- **TASK PROMPT**
Pick out each line of the material below that contains the string "Rank", and copy those lines.

Data visualization images
──────────────────────────────
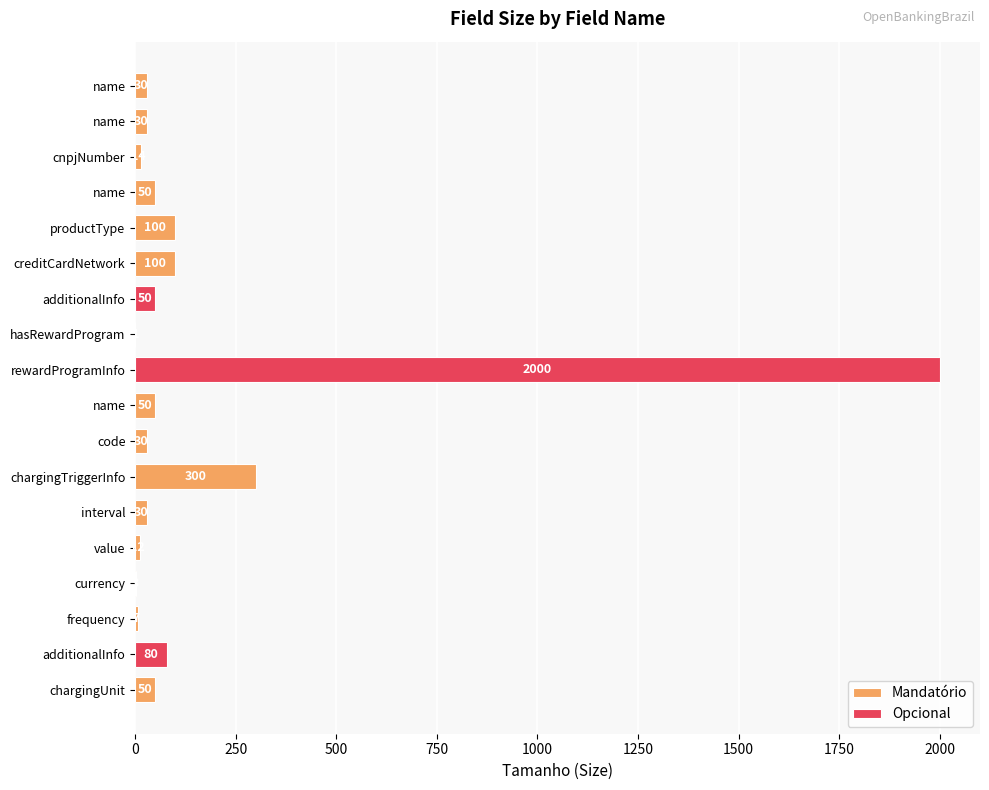

What is the maximum value shown in the chart?

2000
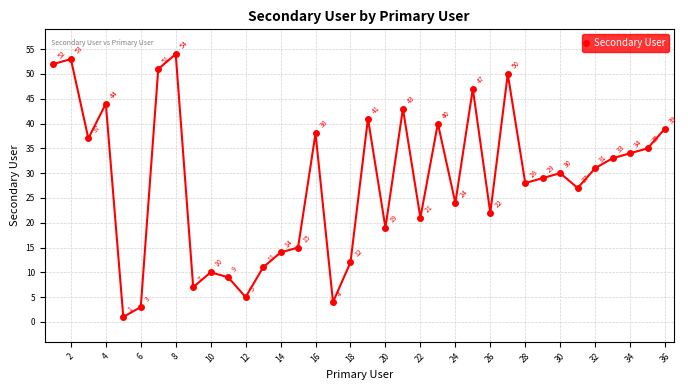

What is the maximum value shown in the chart?

54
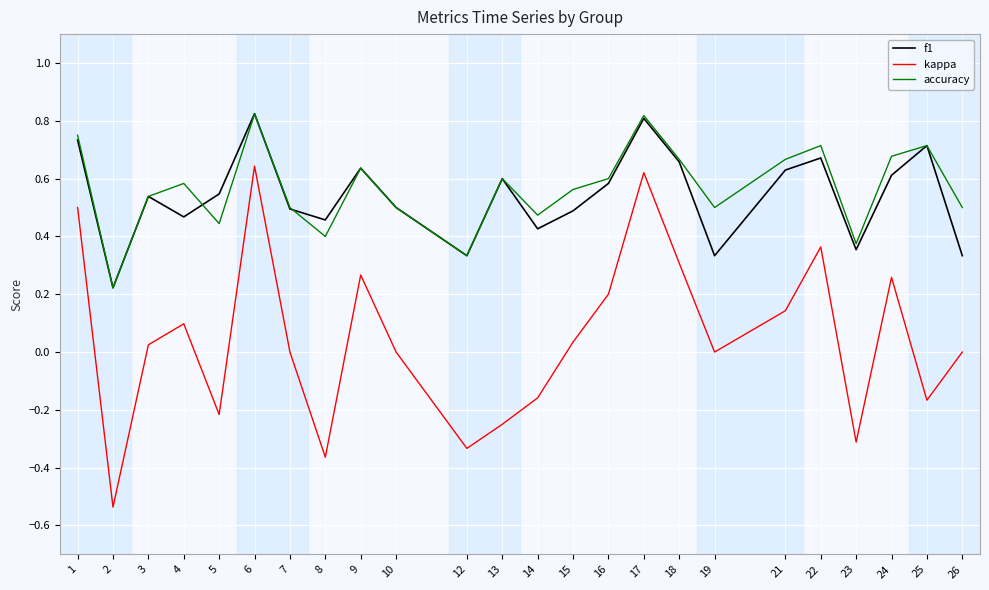

What is the sum of the accuracy values at 15 and 6?

1.4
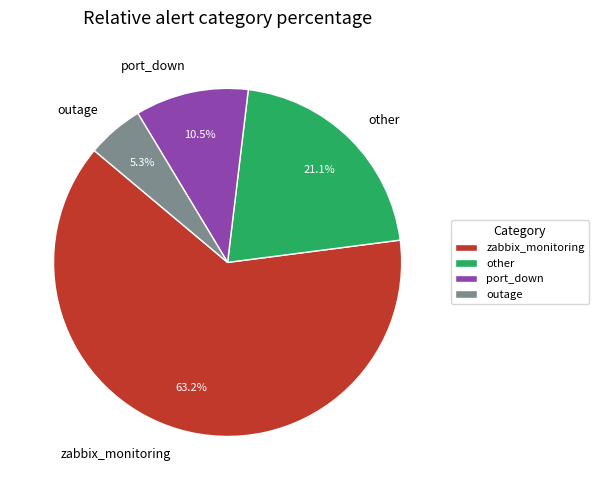

To the nearest percent, what portion does zabbix_monitoring represent?

63%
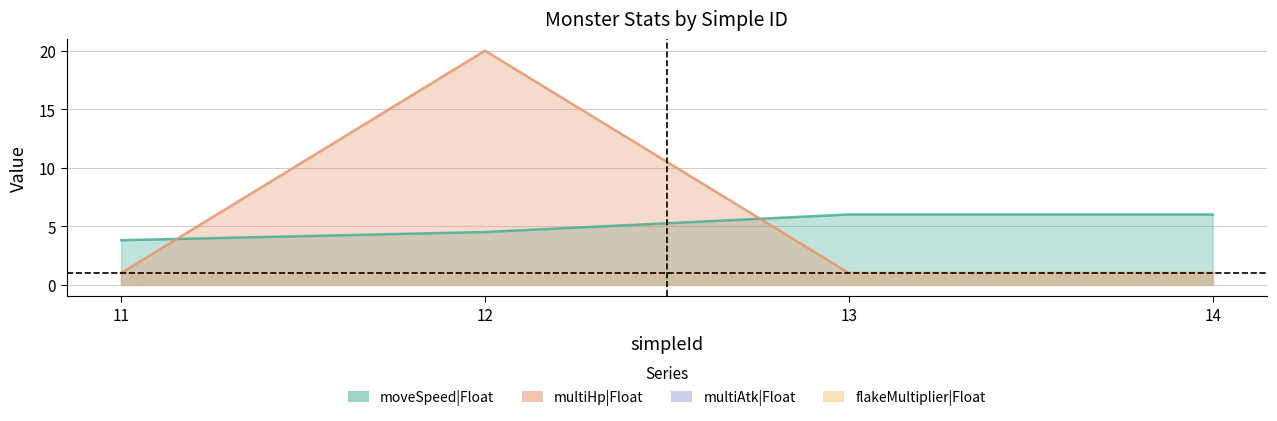

Is it true that moveSpeed|Float equals 3.8 at 11?

True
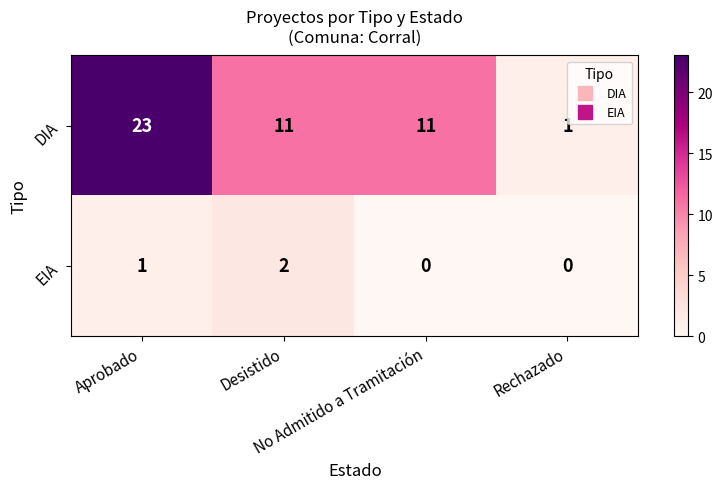

Count the EIA values in the range 0 to 2.

4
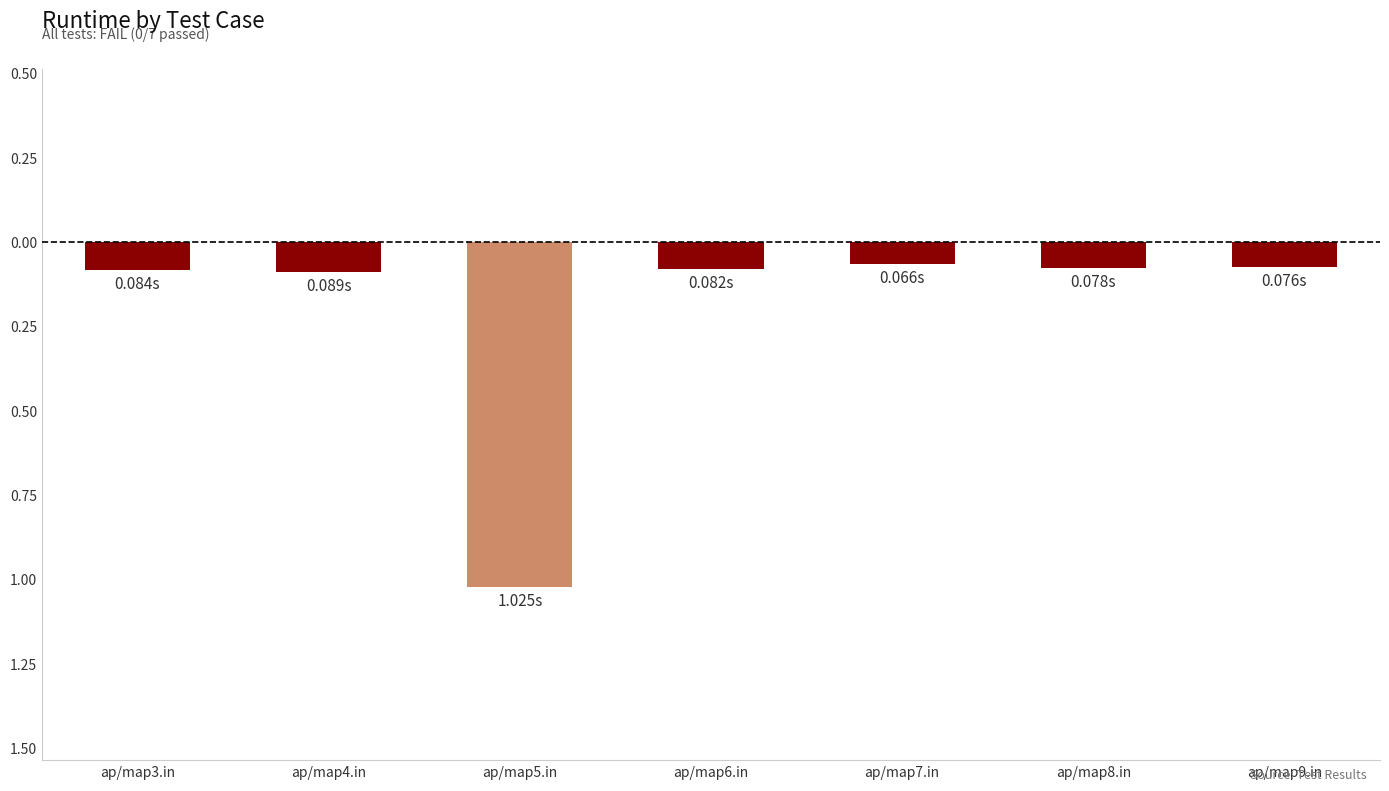

What value does the data have at ap/map8.in?

-0.1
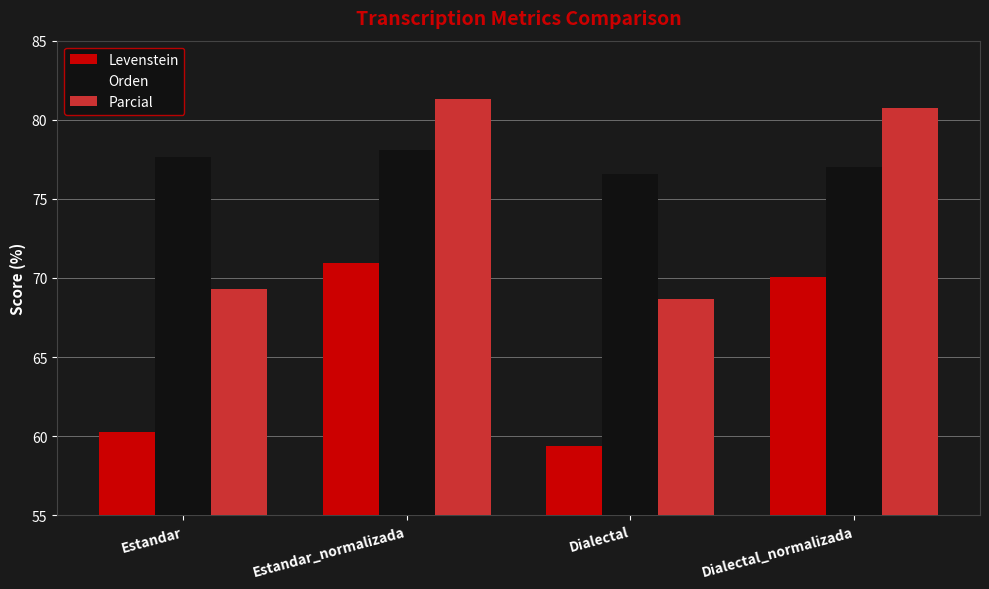

What is the total value across all series at Estandar_normalizada?

230.4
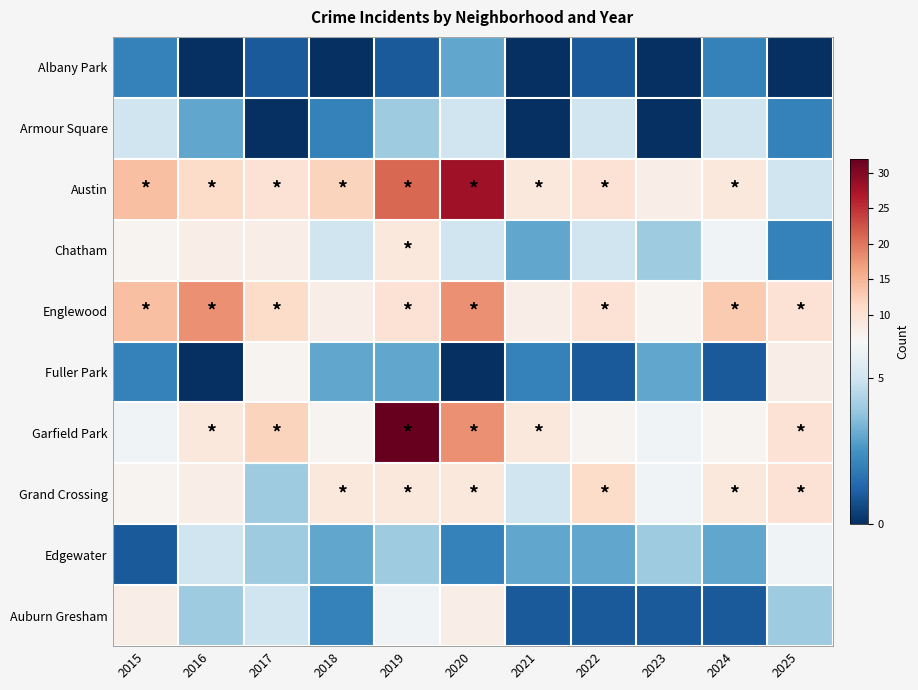

Rank the series by their maximum value, from lowest to highest.

Albany Park, Armour Square, Edgewater, Fuller Park, Auburn Gresham, Chatham, Grand Crossing, Englewood, Austin, Garfield Park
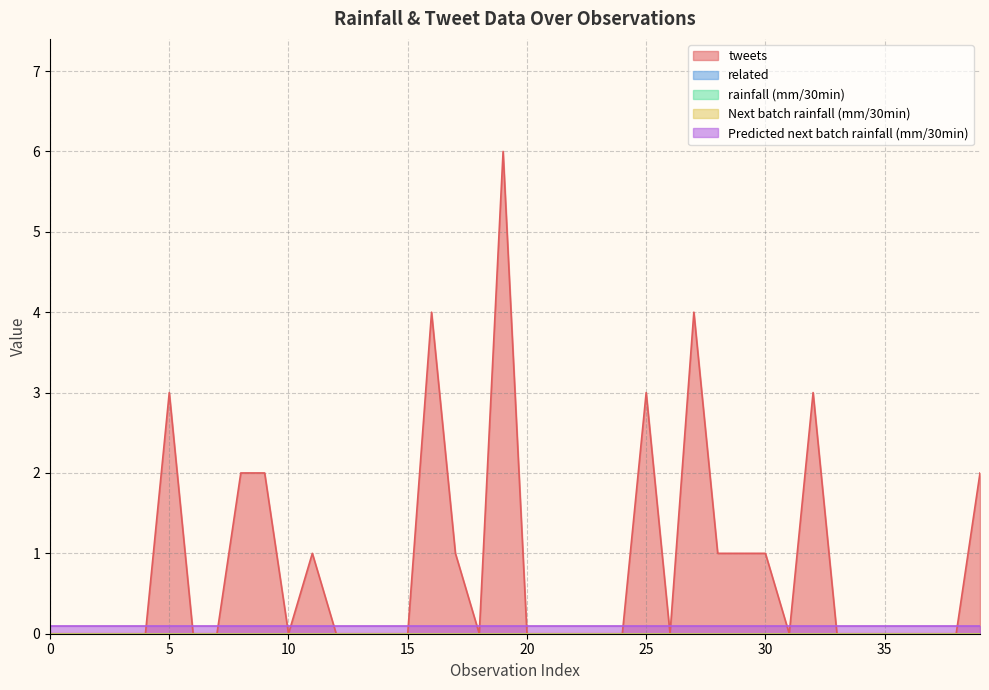

Rank the categories by Predicted next batch rainfall (mm/30min) value from lowest to highest.

0, 1, 2, 3, 4, 5, 6, 7, 8, 9, 10, 11, 12, 13, 14, 15, 16, 17, 18, 19, 20, 21, 22, 23, 24, 25, 26, 27, 28, 29, 30, 31, 32, 33, 34, 35, 36, 37, 38, 39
──────────────────────────────
- **ANSWER TO THE PROBLEM**
Rank the series by their maximum value, from lowest to highest.
Rank the categories by Predicted next batch rainfall (mm/30min) value from lowest to highest.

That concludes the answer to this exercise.